Text for analysis:
══════
Of course it's an over reaction. You apologised at the time. End of.

So sick of the whiny thin skinned thought police being triggered by bloody everything, no idea how these skinless wonders get through life. He can be forgiven for behaving like an arsehole since he's grieving, but your colleagues are just nosy stirring arses who want in on the manufactured drama.

Anyway, you can't control his reaction and you already apologised so that's the end of it.

What exactly are you meant to do, build a time machine and unhappen it?

I'd just ignore any more attempts to make you feel bad for uttering two whole words and then apologising

fluffyduvetcover · 01/02/2024 08:32

The parent of a friend of my late son's said ' At least you don't have to worry about the bloody traffic up to the school next term'
16 year old son died end of summer term, this was said late August

In comparison I think your 'lucky girl' was rather unfortunate but not horrendous.

TiptoeTess · 01/02/2024 08:34

It was a silly thing to say and I can see why he was upset by it. But the conversation was primarily about money from what you’ve said and he didn’t need to drop the actual figure in- that is a huge amount for a young woman, so I can also understand your reaction in the moment.

I think he’s being churlish to tell three other people he’s upset and also not to just accept your apology in the way it was intended.

StuffedWithPancakes · 01/02/2024 08:34

I think everybody has behaved a little
bit badly here. You were clearly jealous and that is why that insensitive comment popped out of your mouth. There was no need for him to brag about the exact figure. Your colleagues were stirring by messaging you.

If I was him, your comment would have stung a bit, but if you apologised face-to-face and then also sent me an apology text later, I would have graciously accepted and not come back with an extra critical comment.

Nobody comes out very well here. I am glad that girl has some financial security at least, as nothing will make up for the loss of her mum.

girtongreen · 01/02/2024 08:41

We have a dd the same age. She had a sibling but he was born very premature and did not survive. Sometimes when people talk about uni fees, house deposits etc with us they say at least you’ve only got one or similar. I just smile along - it’s not meant to be a dig or similar - just people living in the present.

StuffedWithPancakes · 01/02/2024 08:41

Zfactorstar · 01/02/2024 00:46

Can men do anything right for some people? I enjoy this website but the men bashing that goes on can get out of control. He's a widower, who stepped up to the plate for his daughter and was hurt by a thoughtless comment. I'm sure he'll get over it but the person who did the hurting isn't the person who gets to decide when the apology is to be accepted. OP, I actually sympathy because we've all been there. Give him space and time. And if it comes up again apologize again.
══════
Dataset section:
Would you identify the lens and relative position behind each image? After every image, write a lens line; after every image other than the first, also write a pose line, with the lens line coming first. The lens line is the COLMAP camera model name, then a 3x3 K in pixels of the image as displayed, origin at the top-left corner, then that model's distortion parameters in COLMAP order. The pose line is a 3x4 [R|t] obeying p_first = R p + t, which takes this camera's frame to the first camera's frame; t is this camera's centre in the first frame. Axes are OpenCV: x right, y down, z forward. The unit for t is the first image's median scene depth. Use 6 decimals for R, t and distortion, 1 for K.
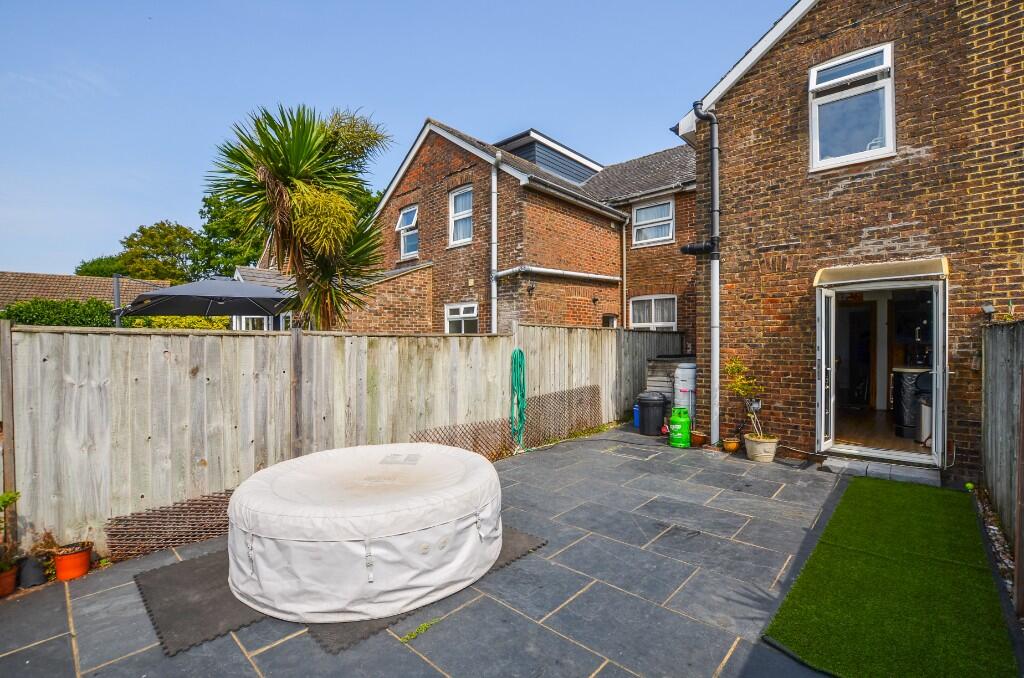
lens RADIAL K [[454.6, 0, 541.4], [0, 454.6, 343.5], [0, 0, 1]] dist [-0.027422, 0.000265]
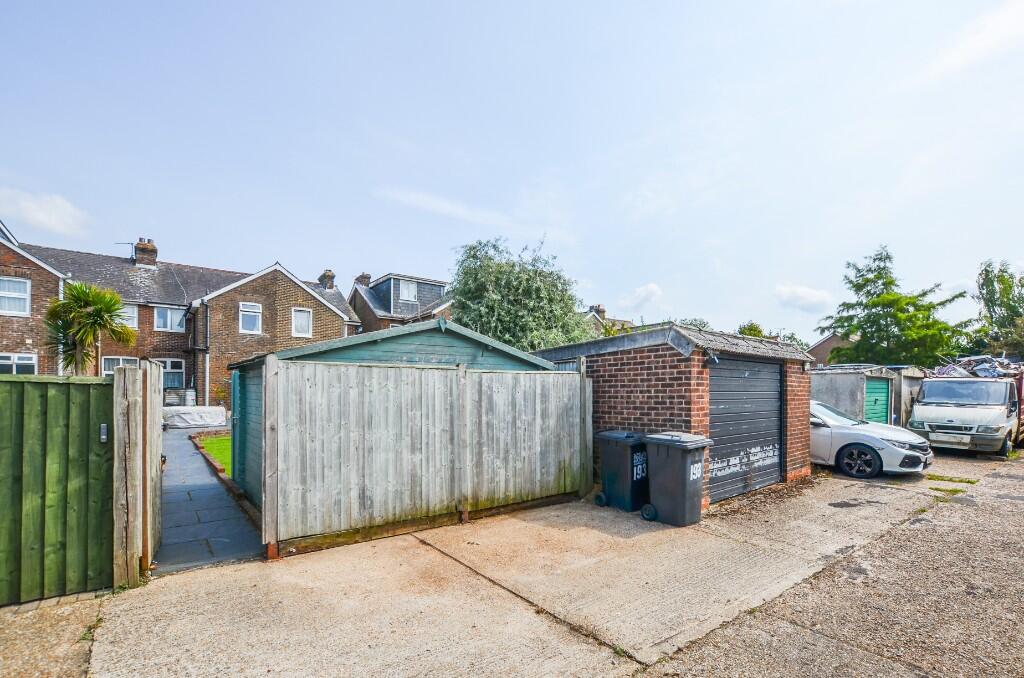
lens RADIAL K [[464.5, 0, 509.9], [0, 464.5, 395.4], [0, 0, 1]] dist [-0.028352, -0.000212]
pose [[0.177824, 0.000084, 0.984062, -2.206093], [-0.001451, 0.999999, 0.000177, 0.081117], [-0.984061, -0.001460, 0.177824, -1.469496]]
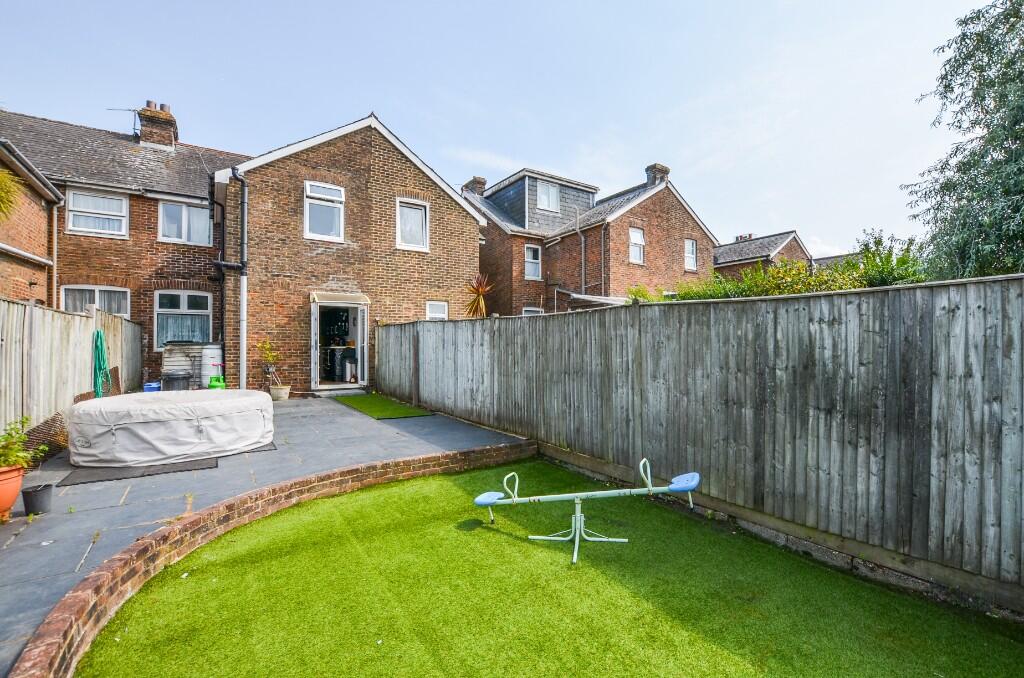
══════
Required action 1: In the forum thread, how old was the son who died at the end of summer term?
Required action 2: Reproduce everything in the forum thread from "Nobody comes out" down to "in the present.".
None of the data is needed here.

Task response 1: He was 16 years old.

Task response 2:
Nobody comes out very well here. I am glad that girl has some financial security at least, as nothing will make up for the loss of her mum.

girtongreen · 01/02/2024 08:41

We have a dd the same age. She had a sibling but he was born very premature and did not survive. Sometimes when people talk about uni fees, house deposits etc with us they say at least you’ve only got one or similar. I just smile along - it’s not meant to be a dig or similar - just people living in the present.